Texte de l'exercice =>

* * * * * * * * *

Rapport AED: 60% de la population mondiale privée de liberté religieuse

Le rapport 2018 de l’Aide à l’Eglise en détresse (AED) a été présenté le 22 novembre à St-Gall. Un pays du monde sur cinq ne respecte pas le droit à la liberté religieuse. C’est le triste constat de l’organisation catholique, qui s’alarme notamment contre l’ultranationalisme prôné dans certains Etats.

«Les analyses des 196 pays présentés dans le rapport 2018 montrent qu’une grande partie des hommes et femmes de la planète ne bénéficie toujours pas du droit de liberté religieuse, constate Roberto Simona, responsable d’AED pour la Suisse romande et italienne. Selon nos estimations, 60 % de la population mondiale vit dans des pays où ce droit n’est pas respecté, alors que la situation se dégrade en maints endroits!».

Selon l’AED, la violation de la liberté religieuse peut revêtir différentes formes, sans nécessairement mettre en danger l’existence même d’une communauté de citoyens appartenant à une religion particulière. Dans 38 pays cependant, la violation de la liberté religieuse débouche sur une persécution ou une discrimination systématique de la part de l’État ou de groupes extrémistes envers des citoyens de communautés ou de croyances minoritaires.

Situation détériorée dans certains pays

Dans le précédant rapport, paru en 2016, ces 38 pays étaient déjà classés comme «fortement alarmants». En deux ans, la situation s’est détériorée dans 18 d’entre eux, en particulier en Chine et en Inde, deux des pays les plus peuplés au monde. En Chine, les autorités ont démoli des églises et interdisent aux musulmans ouïghours d’observer le ramadan. Tandis que la persécution continue pour les bouddhistes tibétains, selon le rapport. En Inde, une impunité systématique est constatée vis-à-vis des détracteurs de la liberté religieuse.

* * * * * * * * *

Matériel fourni =>
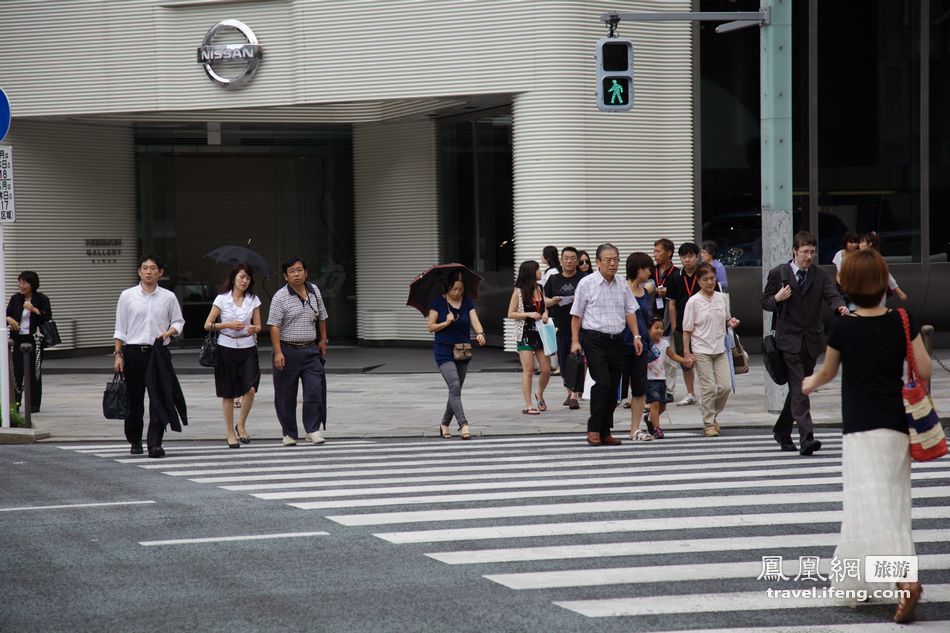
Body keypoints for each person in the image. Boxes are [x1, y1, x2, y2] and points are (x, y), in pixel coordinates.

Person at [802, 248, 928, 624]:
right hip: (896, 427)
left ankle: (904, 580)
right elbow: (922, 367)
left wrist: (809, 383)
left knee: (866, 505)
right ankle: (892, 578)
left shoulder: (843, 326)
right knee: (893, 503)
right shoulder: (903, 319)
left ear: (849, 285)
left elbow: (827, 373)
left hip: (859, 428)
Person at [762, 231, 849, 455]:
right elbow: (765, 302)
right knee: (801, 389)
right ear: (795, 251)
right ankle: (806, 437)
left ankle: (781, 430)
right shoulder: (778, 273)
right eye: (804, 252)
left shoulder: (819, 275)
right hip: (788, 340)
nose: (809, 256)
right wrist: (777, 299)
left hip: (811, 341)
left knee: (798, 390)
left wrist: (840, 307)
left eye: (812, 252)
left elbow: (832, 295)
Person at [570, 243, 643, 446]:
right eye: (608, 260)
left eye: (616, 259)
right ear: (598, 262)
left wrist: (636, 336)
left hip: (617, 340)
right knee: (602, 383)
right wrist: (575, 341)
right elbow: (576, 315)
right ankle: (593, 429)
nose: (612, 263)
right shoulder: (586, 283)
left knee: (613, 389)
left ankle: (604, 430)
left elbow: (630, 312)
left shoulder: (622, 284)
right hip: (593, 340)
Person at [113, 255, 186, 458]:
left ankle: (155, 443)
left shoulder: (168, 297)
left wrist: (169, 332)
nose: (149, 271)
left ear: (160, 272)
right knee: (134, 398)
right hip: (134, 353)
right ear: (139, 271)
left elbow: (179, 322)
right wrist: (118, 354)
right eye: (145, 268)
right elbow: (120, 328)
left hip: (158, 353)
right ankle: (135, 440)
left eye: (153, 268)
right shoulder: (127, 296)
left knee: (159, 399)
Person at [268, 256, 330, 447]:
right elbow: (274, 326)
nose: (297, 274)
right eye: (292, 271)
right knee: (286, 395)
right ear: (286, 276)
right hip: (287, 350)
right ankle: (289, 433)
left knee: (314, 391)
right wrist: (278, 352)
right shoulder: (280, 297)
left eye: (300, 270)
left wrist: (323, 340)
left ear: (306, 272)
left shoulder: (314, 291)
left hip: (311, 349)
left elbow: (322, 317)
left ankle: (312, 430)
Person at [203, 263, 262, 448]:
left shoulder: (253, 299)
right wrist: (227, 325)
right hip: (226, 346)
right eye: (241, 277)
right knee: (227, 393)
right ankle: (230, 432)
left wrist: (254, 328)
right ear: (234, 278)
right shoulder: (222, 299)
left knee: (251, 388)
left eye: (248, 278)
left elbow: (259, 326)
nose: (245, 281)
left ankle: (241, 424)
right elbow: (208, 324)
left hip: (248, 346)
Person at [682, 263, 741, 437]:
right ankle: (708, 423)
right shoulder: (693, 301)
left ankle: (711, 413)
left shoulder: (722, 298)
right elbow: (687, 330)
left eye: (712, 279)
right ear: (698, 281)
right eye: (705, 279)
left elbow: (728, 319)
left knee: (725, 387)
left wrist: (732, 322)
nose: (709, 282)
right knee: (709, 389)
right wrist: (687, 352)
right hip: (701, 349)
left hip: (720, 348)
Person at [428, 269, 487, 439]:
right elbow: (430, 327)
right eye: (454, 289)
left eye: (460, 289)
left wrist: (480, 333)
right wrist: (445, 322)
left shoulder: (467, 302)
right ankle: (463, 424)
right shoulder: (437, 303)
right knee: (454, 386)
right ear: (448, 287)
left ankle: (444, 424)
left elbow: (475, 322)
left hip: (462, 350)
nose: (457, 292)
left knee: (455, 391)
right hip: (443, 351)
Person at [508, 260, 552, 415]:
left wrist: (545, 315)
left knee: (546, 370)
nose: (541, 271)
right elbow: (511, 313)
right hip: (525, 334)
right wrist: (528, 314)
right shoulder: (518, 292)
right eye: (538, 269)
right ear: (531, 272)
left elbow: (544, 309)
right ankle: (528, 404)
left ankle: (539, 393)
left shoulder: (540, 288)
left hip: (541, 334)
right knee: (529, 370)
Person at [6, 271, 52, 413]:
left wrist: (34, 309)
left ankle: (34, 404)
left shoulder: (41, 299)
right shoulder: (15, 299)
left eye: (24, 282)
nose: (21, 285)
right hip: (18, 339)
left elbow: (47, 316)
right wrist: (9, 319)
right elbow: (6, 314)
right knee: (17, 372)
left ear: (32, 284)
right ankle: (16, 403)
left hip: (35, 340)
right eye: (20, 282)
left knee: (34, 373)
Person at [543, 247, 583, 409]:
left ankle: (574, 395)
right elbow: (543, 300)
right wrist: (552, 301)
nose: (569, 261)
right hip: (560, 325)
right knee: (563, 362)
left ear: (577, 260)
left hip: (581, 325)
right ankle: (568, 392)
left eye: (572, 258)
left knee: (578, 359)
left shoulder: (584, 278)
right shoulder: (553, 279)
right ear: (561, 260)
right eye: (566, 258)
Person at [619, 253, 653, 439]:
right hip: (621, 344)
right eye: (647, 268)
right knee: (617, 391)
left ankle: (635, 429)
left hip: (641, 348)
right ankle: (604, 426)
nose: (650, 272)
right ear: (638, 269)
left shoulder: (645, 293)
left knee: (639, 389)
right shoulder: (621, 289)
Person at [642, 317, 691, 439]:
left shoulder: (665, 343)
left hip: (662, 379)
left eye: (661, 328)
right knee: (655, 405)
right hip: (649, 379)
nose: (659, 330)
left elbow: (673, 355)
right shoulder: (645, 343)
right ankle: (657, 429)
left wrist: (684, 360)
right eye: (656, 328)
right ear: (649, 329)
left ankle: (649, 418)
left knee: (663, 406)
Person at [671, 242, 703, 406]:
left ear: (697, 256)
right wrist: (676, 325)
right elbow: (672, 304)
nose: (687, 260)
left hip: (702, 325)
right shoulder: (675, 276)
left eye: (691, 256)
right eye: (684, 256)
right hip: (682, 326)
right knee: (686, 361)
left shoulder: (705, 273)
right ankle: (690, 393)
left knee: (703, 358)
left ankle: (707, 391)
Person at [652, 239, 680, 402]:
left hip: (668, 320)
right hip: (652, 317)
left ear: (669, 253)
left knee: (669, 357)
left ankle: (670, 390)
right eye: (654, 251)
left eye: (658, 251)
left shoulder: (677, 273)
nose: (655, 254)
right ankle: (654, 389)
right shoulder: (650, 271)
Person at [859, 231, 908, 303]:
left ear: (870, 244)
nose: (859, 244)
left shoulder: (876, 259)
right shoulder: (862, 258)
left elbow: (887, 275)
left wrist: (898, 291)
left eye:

* * * * * * * * *

Exercices à faire =>
a – D'après le texte sur la liberté religieuse, dans combien de pays la situation s'est-elle détériorée en deux ans ?
b – Recopiez le passage du texte sur la liberté religieuse en remplaçant «les autorités» par «les dirigeants» : commencez aux mots «Situation détériorée dans» et arrêtez-vous après «de la liberté religieuse.».
Vous n'avez pas besoin du matériel pour ce travail.

Réponses par exercice =>
a – Dans 18 des 38 pays jugés «fortement alarmants».

b –
Situation détériorée dans certains pays

Dans le précédant rapport, paru en 2016, ces 38 pays étaient déjà classés comme «fortement alarmants». En deux ans, la situation s’est détériorée dans 18 d’entre eux, en particulier en Chine et en Inde, deux des pays les plus peuplés au monde. En Chine, les dirigeants ont démoli des églises et interdisent aux musulmans ouïghours d’observer le ramadan. Tandis que la persécution continue pour les bouddhistes tibétains, selon le rapport. En Inde, une impunité systématique est constatée vis-à-vis des détracteurs de la liberté religieuse.